Continue the explanation of bone density scores and the normal distribution from its last sentence.

▸ PAGE EXCERPT
== Segment start ==

These are the key concepts you need to understand to accurately answer the question.

Bone Density Test
A bone density test measures the density of minerals (such as calcium) in your bones. This helps assess the strength and health of bones. By determining a bone density score, medical professionals can identify conditions like osteoporosis. When the scores from these tests are collected, they often follow a normal distribution. This means most individuals will have scores close to the mean, with fewer people having very high or very low scores. In this exercise, we’re working with a standard normal distribution, where the mean score is 0.
Mean and Standard Deviation
The **mean** is the average score in the distribution. For bone density tests in this problem, the mean is 0. The **standard deviation** indicates how spread out the scores are from the mean. A standard deviation of 1 means that most scores fall within 1 unit of the mean. In a normal distribution, roughly 68% of scores are within 1 standard deviation from the mean, 95% within 2, and 99.7% within 3. This standard normal distribution helps us determine probabilities based on z-scores.

== Segment end ==

▸ EXCERPTED DATA
== Segment start ==

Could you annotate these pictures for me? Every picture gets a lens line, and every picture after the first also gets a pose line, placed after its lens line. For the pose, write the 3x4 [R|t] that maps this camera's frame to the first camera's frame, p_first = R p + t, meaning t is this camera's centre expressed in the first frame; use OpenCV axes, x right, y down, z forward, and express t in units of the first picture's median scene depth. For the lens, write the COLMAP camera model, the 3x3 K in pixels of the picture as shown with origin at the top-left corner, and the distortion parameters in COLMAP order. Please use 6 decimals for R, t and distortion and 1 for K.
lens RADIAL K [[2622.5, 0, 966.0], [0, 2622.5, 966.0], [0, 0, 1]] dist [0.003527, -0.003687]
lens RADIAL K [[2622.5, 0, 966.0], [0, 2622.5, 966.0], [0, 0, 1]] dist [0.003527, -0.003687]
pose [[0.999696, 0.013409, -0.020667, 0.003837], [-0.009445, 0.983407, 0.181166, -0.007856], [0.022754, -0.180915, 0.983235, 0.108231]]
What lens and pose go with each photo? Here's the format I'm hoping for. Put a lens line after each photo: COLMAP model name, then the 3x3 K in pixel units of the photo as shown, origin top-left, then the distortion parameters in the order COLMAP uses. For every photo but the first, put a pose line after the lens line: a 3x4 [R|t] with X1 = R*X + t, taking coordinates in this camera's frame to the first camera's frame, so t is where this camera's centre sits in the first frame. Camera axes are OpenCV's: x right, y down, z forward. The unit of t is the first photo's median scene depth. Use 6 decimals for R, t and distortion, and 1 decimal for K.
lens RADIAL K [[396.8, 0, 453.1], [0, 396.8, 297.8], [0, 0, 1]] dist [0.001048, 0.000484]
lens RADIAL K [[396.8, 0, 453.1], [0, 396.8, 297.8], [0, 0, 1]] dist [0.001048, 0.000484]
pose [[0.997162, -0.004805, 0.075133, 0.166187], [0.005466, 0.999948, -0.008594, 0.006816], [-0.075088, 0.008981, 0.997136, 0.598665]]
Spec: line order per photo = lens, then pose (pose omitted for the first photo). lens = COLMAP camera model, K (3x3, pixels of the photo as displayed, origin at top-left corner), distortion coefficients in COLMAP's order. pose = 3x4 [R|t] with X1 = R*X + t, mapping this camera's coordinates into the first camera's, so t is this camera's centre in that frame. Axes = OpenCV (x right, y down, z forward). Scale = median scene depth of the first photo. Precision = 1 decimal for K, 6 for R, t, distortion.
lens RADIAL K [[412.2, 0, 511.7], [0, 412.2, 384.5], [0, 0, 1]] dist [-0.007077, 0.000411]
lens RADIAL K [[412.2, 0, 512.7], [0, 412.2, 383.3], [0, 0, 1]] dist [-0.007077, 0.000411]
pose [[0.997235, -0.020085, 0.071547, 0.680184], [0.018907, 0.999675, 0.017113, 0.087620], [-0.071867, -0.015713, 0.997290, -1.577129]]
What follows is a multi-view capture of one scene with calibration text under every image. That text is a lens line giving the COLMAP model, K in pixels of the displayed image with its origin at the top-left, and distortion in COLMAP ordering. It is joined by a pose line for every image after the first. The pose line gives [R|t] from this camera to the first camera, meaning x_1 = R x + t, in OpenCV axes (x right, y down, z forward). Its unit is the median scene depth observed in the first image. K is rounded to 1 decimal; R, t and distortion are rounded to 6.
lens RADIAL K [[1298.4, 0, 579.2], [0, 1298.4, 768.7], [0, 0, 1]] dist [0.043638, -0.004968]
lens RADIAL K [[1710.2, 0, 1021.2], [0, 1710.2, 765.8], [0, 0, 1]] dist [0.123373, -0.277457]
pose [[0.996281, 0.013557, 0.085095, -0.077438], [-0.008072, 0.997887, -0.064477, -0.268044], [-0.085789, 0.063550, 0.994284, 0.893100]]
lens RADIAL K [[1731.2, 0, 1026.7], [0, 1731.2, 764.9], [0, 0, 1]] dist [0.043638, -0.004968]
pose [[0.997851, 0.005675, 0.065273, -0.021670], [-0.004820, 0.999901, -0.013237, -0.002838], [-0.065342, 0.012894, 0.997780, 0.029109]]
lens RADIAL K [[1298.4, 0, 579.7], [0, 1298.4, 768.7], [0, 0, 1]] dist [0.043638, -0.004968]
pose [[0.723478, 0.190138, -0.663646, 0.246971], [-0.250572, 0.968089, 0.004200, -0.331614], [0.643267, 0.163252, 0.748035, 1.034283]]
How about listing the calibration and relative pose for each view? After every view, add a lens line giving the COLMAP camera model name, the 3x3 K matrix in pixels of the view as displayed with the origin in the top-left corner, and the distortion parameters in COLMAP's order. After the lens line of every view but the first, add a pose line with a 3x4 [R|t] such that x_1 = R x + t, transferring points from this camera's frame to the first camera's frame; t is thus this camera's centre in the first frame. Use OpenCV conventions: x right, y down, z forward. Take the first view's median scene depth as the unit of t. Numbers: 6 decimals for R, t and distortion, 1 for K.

== Segment end ==

▸ OUTPUT BELOW
Probability Calculation
The goal in probability calculation is to find the likelihood of an event occurring. For bone density scores, we want to know the probability of scoring higher than -2.00. This involves calculating the area under the curve of our normal distribution to the right of -2.00. By using statistical tools like z-tables or technology, we can find these probabilities easily.
Z-Score
A z-score is a measure of how many standard deviations an element is from the mean. In our case, the z-score is -2.00, meaning the score is 2 standard deviations below the mean. Z-scores are crucial because they let us use the standard normal distribution to find probabilities. By looking up a z-score in a z-table, we can find the area to the left or right of that score. For a z-score of -2.00, the area to the left is 0.0228. This means 2.28% of the distribution lies below this score.
Area under Curve
In a normal distribution, the area under the curve represents probabilities. The total area of the curve is 1 (or 100%). To find the probability of a bone density score being greater than -2.00, we use the area to the left of -2.00 (0.0228). By subtracting this from 1, we get the area to the right, which is the desired probability: \( P(Z > -2.00) = 1 - P(Z < -2.00) = 1 - 0.0228 = 0.9772 \). So, there’s a 97.72% chance of scoring higher than -2.00 on this bone density test.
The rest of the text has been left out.